Why is the federal government unable to adequately respond to the needs of the average American while it responds rapidly to the needs of the financial markets? Part of it is an infrastructure issue. The mechanics of the Federal Reserve’s response to the crisis are part of its daily operations. The FED daily engages in both the purchase and sale of short term securities in its open market operations. As part of these operations it also lends against short dated securities in the repo market. Both efforts occur as part of its daily interest rate targeting operations which occur through a well established network of large financial institutions known as primary dealers. With this infrastructure in place, the FED is able to quickly flood the financial markets with cash during a crisis. Where does the FED get the money for purchases or loans during these Open Market Operations? It simply creates new money through a computer keystroke in which the recipient’s account is credited with new money.
So what is the barrier which prevents the U.S. Treasury Department from quickly responding to the cash needs of working Americans?
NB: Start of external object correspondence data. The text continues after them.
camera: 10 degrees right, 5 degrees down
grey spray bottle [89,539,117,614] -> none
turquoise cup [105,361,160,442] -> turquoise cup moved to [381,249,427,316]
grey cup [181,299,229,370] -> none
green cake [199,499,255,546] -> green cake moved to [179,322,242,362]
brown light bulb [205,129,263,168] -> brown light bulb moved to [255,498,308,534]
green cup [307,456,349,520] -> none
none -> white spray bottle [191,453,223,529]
The problem is that an infrastructure similar to that which exists between the FED and the primary dealer network does not also exist between the Treasury Department and the U.S. taxpayer: this creates challenges. Additionally, but more importantly, orthodox thought would have us believe that federal spending needs to be funded through taxation and borrowing, unlike the Federal Reserve which can simply create new money through a computer keystroke. Operating under this belief, new spending gets bogged down into the debate over how the new spending is to be funded: debates over deficits and tax rates follow. It’s the usual “who is going to pay for it” concern.
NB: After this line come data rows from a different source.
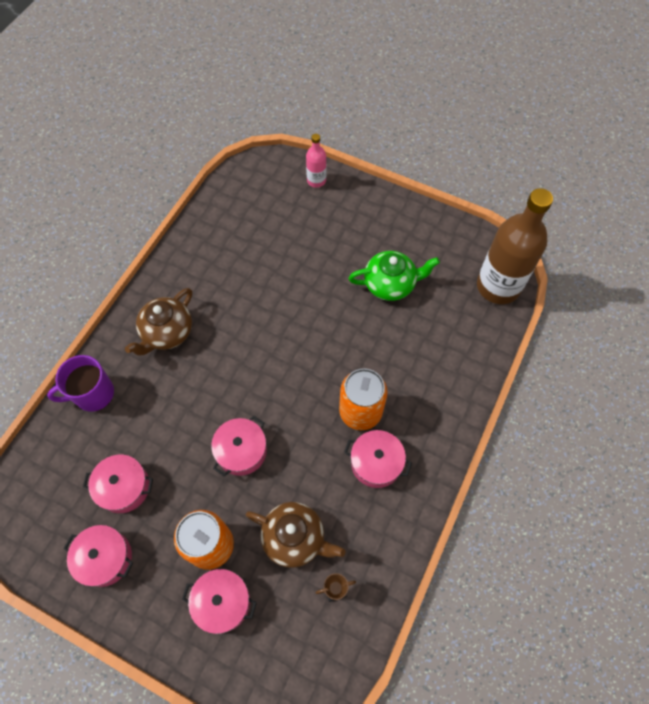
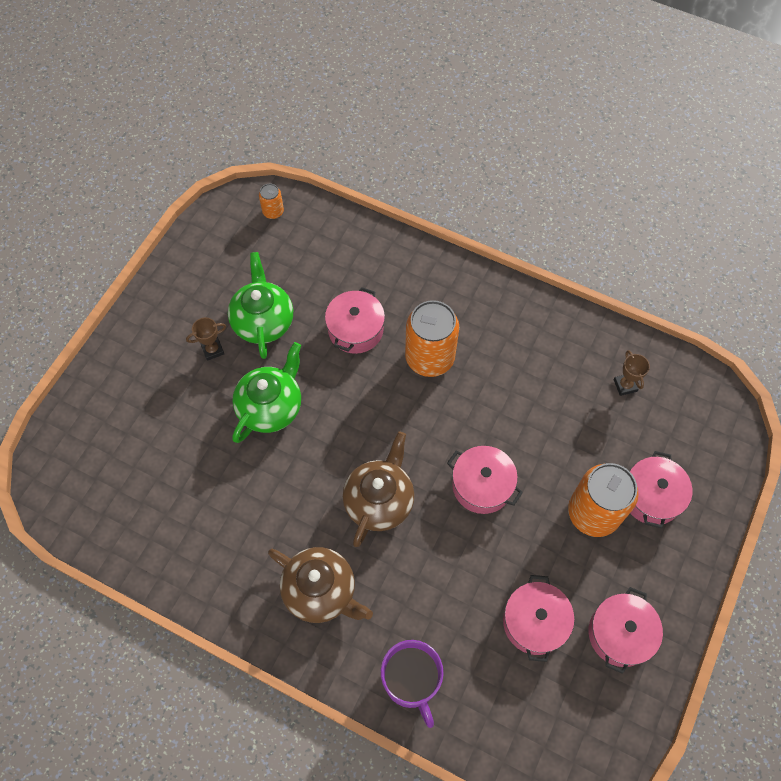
camera: 90 degrees left, 0 degrees up
brown teapot [245,502,345,568] -> brown teapot moved to [343,431,414,547]
pink bottle [306,134,326,188] -> none
pink pot [344,430,412,488] -> pink pot moved to [325,287,385,354]
brown bottle [477,188,553,304] -> orange can [259,184,284,219]
none -> brown trophy [186,317,226,361]
none -> green teapot [232,342,301,443]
But this is the wrong concern. Let’s approach this issue from what is generally a Modern Monetary Theory (MMT) perspective or a close variation thereof. We have already touched on the idea that the Fed creates new money in the system through the purchase of securities or through the process of lending in the repo market. For our purposes, the role of the Treasury Department in new money creation is more important. From an MMT perspective, new money is created when the federal government spends. Taxation and borrowing are not required to support this spending. Like the Federal Reserve, new money is created simply through a credit to a private sector bank account. Taxation and borrowing are tools necessary to achieve other policy objectives: particularly the use of taxation as a money destruction measure in order to control inflation. This view is correct both from a technical accounting perspective and also through historical examples: notably the early American Colonial experience in which money was first spent into circulation by Colonial governments and then taxed in order to remove excessive money from the economy which would otherwise create inflationary pressures.
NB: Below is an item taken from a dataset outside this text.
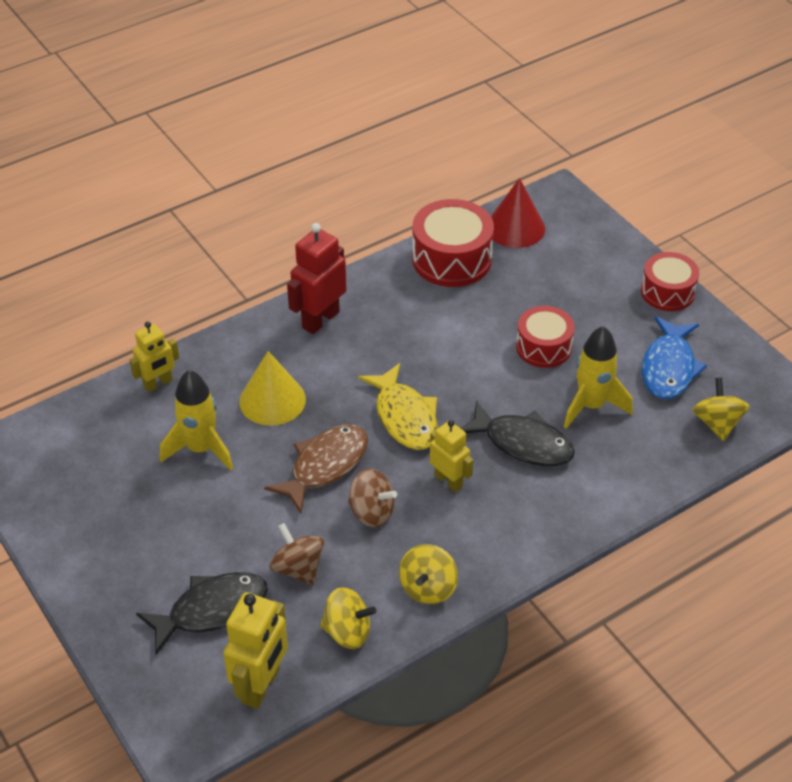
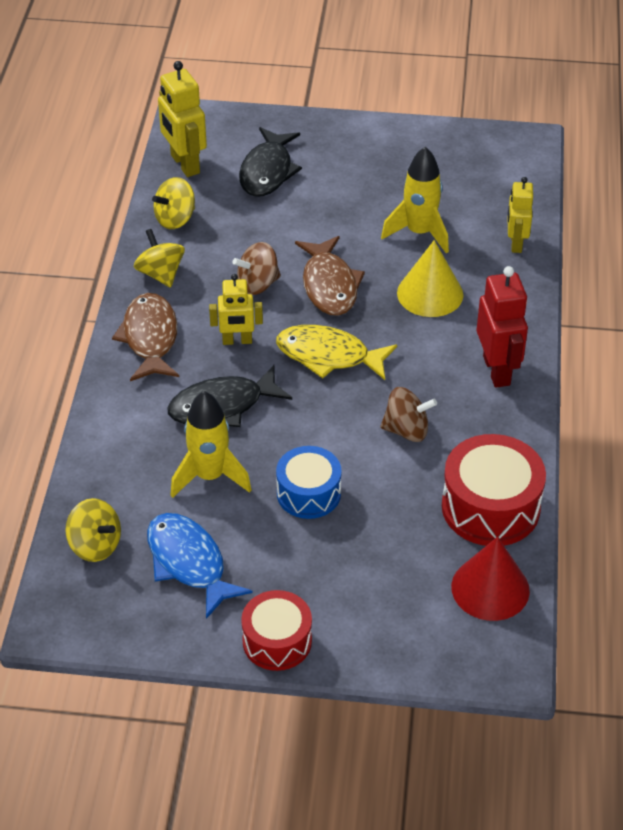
camera: 130 degrees right, 0 degrees up
brown spinning top [270,523,324,586] -> brown spinning top moved to [380,387,437,442]
red drum [516,306,575,368] -> blue drum [276,446,342,519]
none -> brown fish [112,293,179,381]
So while nearly everyone in the financial industry understands that the Fed creates money when it purchases securities or loans money against securities, when we speak of Federal Treasury spending we continue to be blinded by our household budgeting experience into believing that the federal government must, like a household, fund its activities. This is simply untrue. Unlike a household which must match spending with income, borrowing, or the depletion of savings, and which does not have the power to create its own money, the federal government is free to create all of the money it would like to create. It, ultimately, has the sole authority over the production of the U.S. currency. The Federal Government need not match its spending with taxation and borrowing. In practice this would require some legal and regulatory overhaul but that is a separate issue.
With its unlimited ability to create money, it can “fund” whatever policy measure it chooses to fund. Funding is not the issue; inflation is the issue. The increase in the money supply through the issuance of checks to American workers, along with cutbacks in U.S. production due to the COVID-19, could increase inflationary pressures, i.e., too much money chasing too few goods. On the other hand, the mid to longer term impact of the virus through increased unemployment, falling demand for office space and reduced driving due to an increase in remote employment, the latter two of which will likely become a more permanent feature of the U.S. economy, will likely have a deflationary impact on the U.S. economy. Once we understand these forces, then we can rightfully center the debate on what will be the overall inflationary impact of sending checks to American consumers and also what is an acceptable level of inflation in light of the pressing needs for cash amongst the American public. With a properly centered debate, we might discover that we are willing to engage in a greater money creation through federal spending than we would otherwise if operating under the previously misunderstood need to fund federal spending through taxation and borrowing.
The federal government need not fund the checks which it sends to low to middle income workers through taxation and borrowing. It can simply spend this money into circulation. The taxation and borrowing response to increased federal spending should be measured solely in terms of its impact on the potential inflationary pressures which might result from the increased federal spending.
Funding is not the issue; inflation is the issue.